**POTONGAN TULISAN**
■ ■ ■ ■ ■
Syahrul Yasin Limpo Jadi Profesor
Membaca Medan Pengabdian Selanjutnya Setelah Syahrul Yasin Limpo Jadi Profesor (1)
Boleh jadi,langgam politik Prof Syahrul yang dekat, terbuka, dan penuh inisiatif itulah yang menjadikan kariernya moncer
Oleh: Mulawarman
Jurnalis/Penulis Buku/Alumnus Unhas
TRIBUN-TIMUR.COM, MAKASSAR - Syahrul Yasin Limpo (SYL) beberapa hari ini menjadi buah bibir, setelah pencalonannya di Mubes IKA Unhas, hingga pengukuhannya sebagai Guru Besar di Unhas, Kamis, 17 Maret 2022.
Meski sempat ada penolakan dari beberapa orang yang mengatasnamakan kelompok tertentu, namun bukan hambatan yang berarti, mengingat jauh sebelum terjadi polemik, proses administratif dalam pengangkatan SYL sebagai profesor kehormatan di Unhas dan Kementerian Pendidikan Nasional sudah selesai.
Hal ini membuktikan bahwa Prof Syahrul memang sosok yang pantas menyandang gelar tertinggi dalam bidang akademik itu.
Karena pastinya dua lembaga pemerintahan baik dari pihak Unhas maupun Kemendiknas sendiri, dalam kewenangannya, memiliki penilaian dan standar objektif yang baku dalam menetapkan seseorang tertentu layak atau tidak untuk mendapatkan gelar akademik itu.
Terlepas dari polemik itu, penganugerahan ini menambah deretan panjang apresiasi kepada Prof Syahrul selama ini.
Sejatinya, berbagai pengalaman dan kemampuannya khususnya di bidang politik dan pemerintahan, boleh jadi melampaui dari apresiasi formil kelembagaan itu sendiri.
Namun, tentu saja sudah menjadi akuntabilitas sebuah perguruan tinggi, seperti yang diatur dalam Permen Diknas, di mana seseorang dengan kualifikasi pengabdian tertentu dapat diberikan anugerah sebagai guru besar.
Dan Prof Syahrul mampu meyakinkan itu.
Saya mengenal Prof Syahrul cukup lama, yakni mulai dia menjadi bupati dua periode di Kabupaten Gowa, gubernur dua periode, dan kini menteri.
Sebelumnya berbagai jabatan birokrasi pemerintahan pernah diembannya, bahkan dari struktur terbawah, yakni sebagai Kepala Desa.
Dari deretan pengabdiannya itu lah, saya kira beliau pantas mendapatkannya. Ditambahkan lagi dengan karakter politiknya yang kerap digambarkan sebagai seorang pemimpin yang humbel kepada semua orang, hatta kepada lawan politiknya.
Tulisan ini, menjadi semacam pembacaan saya atas perjalanan jejak politik dan pemerintahan Prof Syahrul selama ini.
Meski dalam beberapa tahun terakhir ini tidak terlalu dekat, saya cukup mengikuti berbagai kemajuan maupun hal-hal/dinamika yang terkait dengan dirinya, dan bahkan juga dengan keluarganya.
■ ■ ■ ■ ■
**BAHAN YANG DISEDIAKAN**
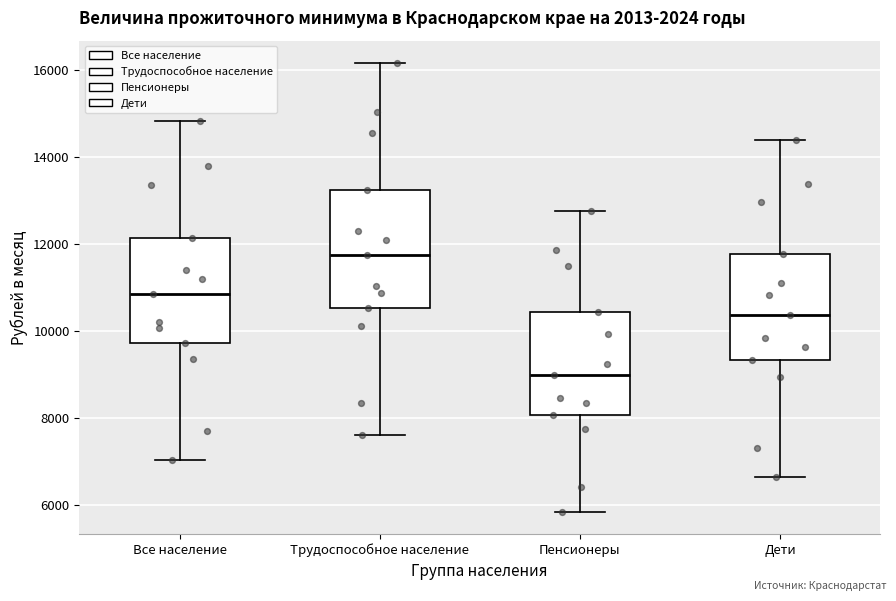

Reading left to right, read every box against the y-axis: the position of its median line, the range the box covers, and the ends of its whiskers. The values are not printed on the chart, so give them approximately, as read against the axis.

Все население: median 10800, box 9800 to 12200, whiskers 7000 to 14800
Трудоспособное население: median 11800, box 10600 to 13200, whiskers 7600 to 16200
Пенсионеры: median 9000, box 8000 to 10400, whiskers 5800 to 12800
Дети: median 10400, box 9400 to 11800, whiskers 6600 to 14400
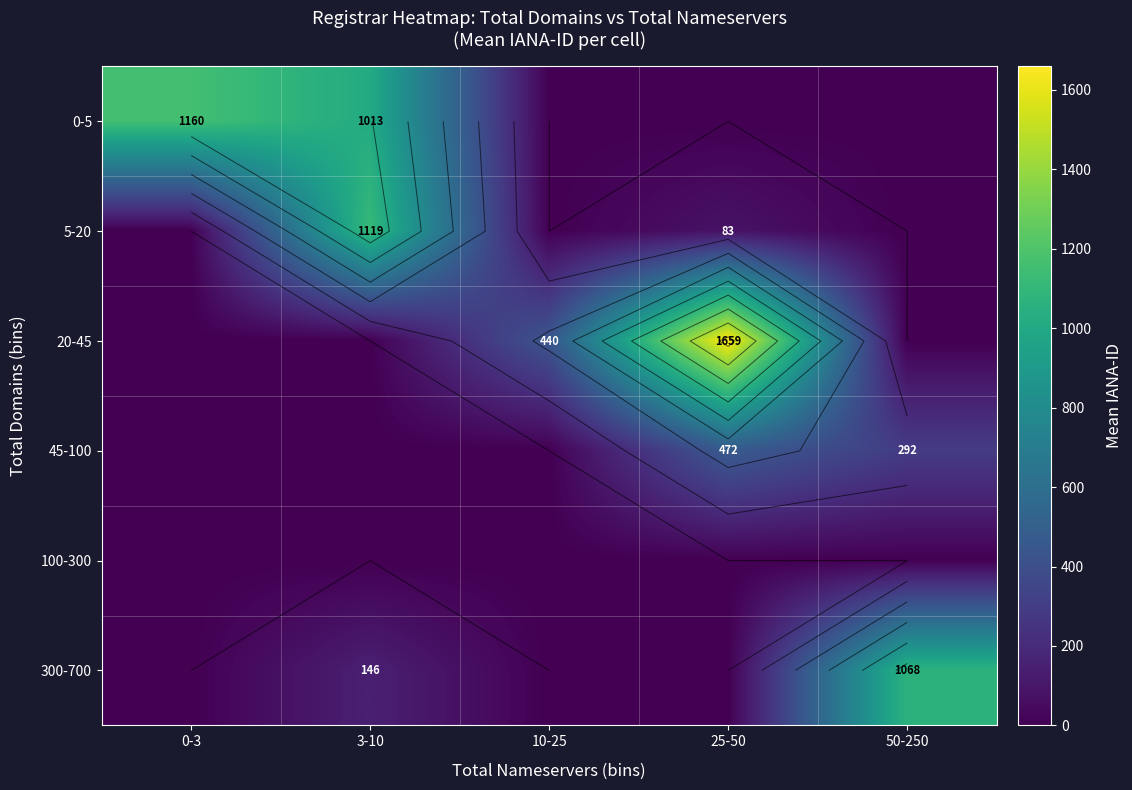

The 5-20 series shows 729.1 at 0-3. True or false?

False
■ ■ ■ ■ ■
**LANGKAH YANG DIPERLUKAN**
[A] Ubahlah bagian tulisan tentang Syahrul Yasin Limpo menjadi profesor yang dimulai dari kata-kata "Karena pastinya dua" dan berakhir setelah "mampu meyakinkan itu.", lalu ganti "perguruan tinggi" dengan "universitas".
[B] Format semua baris pada entri tentang grafik menjadi daftar JSON berisi string, satu string untuk setiap baris, tanpa baris kosong. Jangan masukkan gambarnya.

**JAWABAN PER TUGAS**
[A]
Karena pastinya dua lembaga pemerintahan baik dari pihak Unhas maupun Kemendiknas sendiri, dalam kewenangannya, memiliki penilaian dan standar objektif yang baku dalam menetapkan seseorang tertentu layak atau tidak untuk mendapatkan gelar akademik itu.
Terlepas dari polemik itu, penganugerahan ini menambah deretan panjang apresiasi kepada Prof Syahrul selama ini.
Sejatinya, berbagai pengalaman dan kemampuannya khususnya di bidang politik dan pemerintahan, boleh jadi melampaui dari apresiasi formil kelembagaan itu sendiri.
Namun, tentu saja sudah menjadi akuntabilitas sebuah universitas, seperti yang diatur dalam Permen Diknas, di mana seseorang dengan kualifikasi pengabdian tertentu dapat diberikan anugerah sebagai guru besar.
Dan Prof Syahrul mampu meyakinkan itu.

[B]
[
  "Reading left to right, read every box against the y-axis: the position of its median line, the range the box covers, and the ends of its whiskers. The values are not printed on the chart, so give them approximately, as read against the axis.",
  "Все население: median 10800, box 9800 to 12200, whiskers 7000 to 14800",
  "Трудоспособное население: median 11800, box 10600 to 13200, whiskers 7600 to 16200",
  "Пенсионеры: median 9000, box 8000 to 10400, whiskers 5800 to 12800",
  "Дети: median 10400, box 9400 to 11800, whiskers 6600 to 14400",
  "The 5-20 series shows 729.1 at 0-3. True or false?",
  "False"
]